START STUDY TEXT

FLOW: Constructing non-reflecting boundaries using multiple Penalty terms

For any difference method the boundary conditions must be implemented so the problem is stable, which can be done by adding a single penalty term at the first and/or last grid point for the onedimensional problem. By expanding this penalty domain to several grid points one can still maintain stability by choosing the penalty coefficients in an appropriate way. Once the stability condition is satisfied, the remaining coefficients can be used to • increase the accuracy at the boundaries • speed up the convergence • produce non-reflecting boundaries The first two problems has been solved successfully and this project will aim to produce the nonreflecting boundaries.

END STUDY TEXT
START INPUT DATA

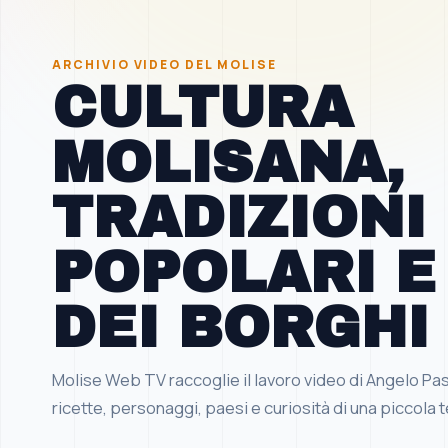
ARCHIVIO VIDEO DEL MOLISE
CULTURA
MOLISANA,
TRADIZIONI
POPOLARI E
DEI BORGHI
Molise Web TV raccoglie il lavoro video di Angelo Passar
ricette, personaggi, paesi e curiosità di una piccola t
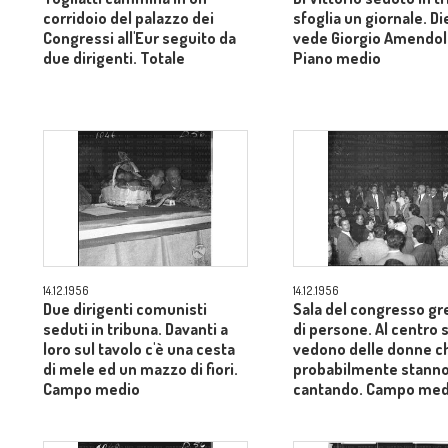
corridoio del palazzo dei
sfoglia un giornale. Di
Congressi all'Eur seguito da
vede Giorgio Amendol
due dirigenti. Totale
Piano medio
14.12.1956
14.12.1956
Due dirigenti comunisti
Sala del congresso gr
seduti in tribuna. Davanti a
di persone. Al centro s
loro sul tavolo c'è una cesta
vedono delle donne c
di mele ed un mazzo di fiori.
probabilmente stann
Campo medio
cantando. Campo med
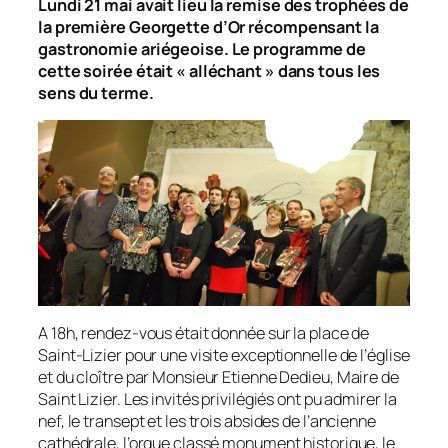
Lundi 21 mai avait lieu la remise des trophées de
la première Georgette d’Or récompensant la
gastronomie ariégeoise. Le programme de
cette soirée était « alléchant » dans tous les
sens du terme.
A 18h, rendez-vous était donnée sur la place de
Saint-Lizier pour une visite exceptionnelle de l’église
et du cloître par Monsieur Etienne Dedieu, Maire de
Saint Lizier. Les invités privilégiés ont pu admirer la
nef, le transept et les trois absides de l’ancienne
cathédrale, l’orgue classé monument historique, le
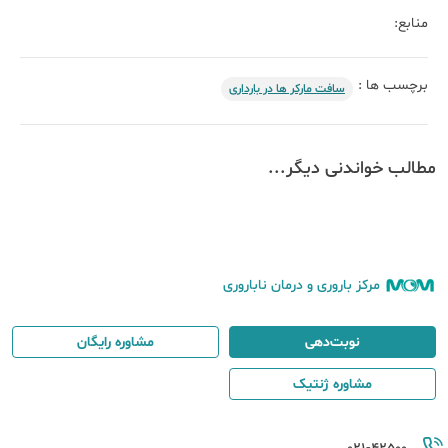
منابع:
برچسب ها :
سافت مارکر ها در بارداری
مطالب خواندنی دیگر...
مرکز باروری و درمان ناباروری
نوبت‌دهی
مشاوره رایگان
مشاوره ژنتیک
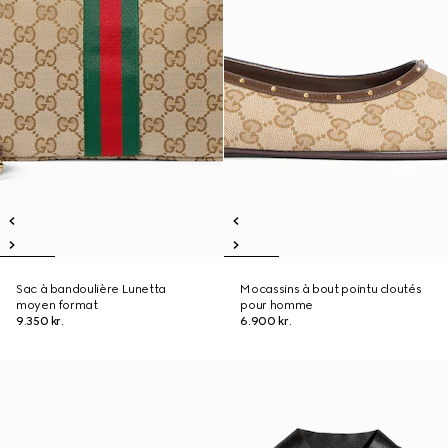
Sac à bandoulière Lunetta
Mocassins à bout pointu cloutés
moyen format
pour homme
9.350 kr.
6.900 kr.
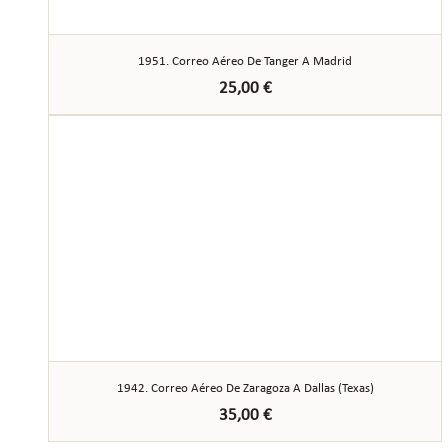
1951. Correo Aéreo De Tanger A Madrid
25,00
€
1942. Correo Aéreo De Zaragoza A Dallas (Texas)
35,00
€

END INPUT DATA

### [ACTIONS TO TAKE]
[a] In one to three sentences, explain why the penalty-term text says the extra penalty coefficients can serve goals other than stability.
[b] Duplicate every line of text in all six records word for word and in the same order, leaving out the picture markers.
The records have no connection to the penalty-term text.

### [TASK ANSWERS]
[a] When the penalty domain is expanded from a single boundary point to several grid points, stability can still be kept by choosing the penalty coefficients appropriately. Once that stability condition is satisfied, the remaining coefficients are left free. They can then be used to increase accuracy at the boundaries, speed up convergence, or produce non-reflecting boundaries.

[b]
ARCHIVIO VIDEO DEL MOLISE
CULTURA
MOLISANA,
TRADIZIONI
POPOLARI E
DEI BORGHI
Molise Web TV raccoglie il lavoro video di Angelo Passar
ricette, personaggi, paesi e curiosità di una piccola t
corridoio del palazzo dei
sfoglia un giornale. Di
Congressi all'Eur seguito da
vede Giorgio Amendol
due dirigenti. Totale
Piano medio
14.12.1956
14.12.1956
Due dirigenti comunisti
Sala del congresso gr
seduti in tribuna. Davanti a
di persone. Al centro s
loro sul tavolo c'è una cesta
vedono delle donne c
di mele ed un mazzo di fiori.
probabilmente stann
Campo medio
cantando. Campo med
Lundi 21 mai avait lieu la remise des trophées de
la première Georgette d’Or récompensant la
gastronomie ariégeoise. Le programme de
cette soirée était « alléchant » dans tous les
sens du terme.
A 18h, rendez-vous était donnée sur la place de
Saint-Lizier pour une visite exceptionnelle de l’église
et du cloître par Monsieur Etienne Dedieu, Maire de
Saint Lizier. Les invités privilégiés ont pu admirer la
nef, le transept et les trois absides de l’ancienne
cathédrale, l’orgue classé monument historique, le
منابع:
برچسب ها :
سافت مارکر ها در بارداری
مطالب خواندنی دیگر...
مرکز باروری و درمان ناباروری
نوبت‌دهی
مشاوره رایگان
مشاوره ژنتیک
Sac à bandoulière Lunetta
Mocassins à bout pointu cloutés
moyen format
pour homme
9.350 kr.
6.900 kr.
1951. Correo Aéreo De Tanger A Madrid
25,00
€
1942. Correo Aéreo De Zaragoza A Dallas (Texas)
35,00
€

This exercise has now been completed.